--- LISTED ENTRIES Enclosed Below ---

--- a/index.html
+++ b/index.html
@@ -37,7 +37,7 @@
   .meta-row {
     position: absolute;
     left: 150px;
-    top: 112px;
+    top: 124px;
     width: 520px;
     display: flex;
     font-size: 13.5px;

--- End of Enclosed LISTED ENTRIES ---

Your answer should be the data above, retyped exactly.

» **THE ANSWER**
--- a/index.html
+++ b/index.html
@@ -37,7 +37,7 @@
   .meta-row {
     position: absolute;
     left: 150px;
-    top: 112px;
+    top: 124px;
     width: 520px;
     display: flex;
     font-size: 13.5px;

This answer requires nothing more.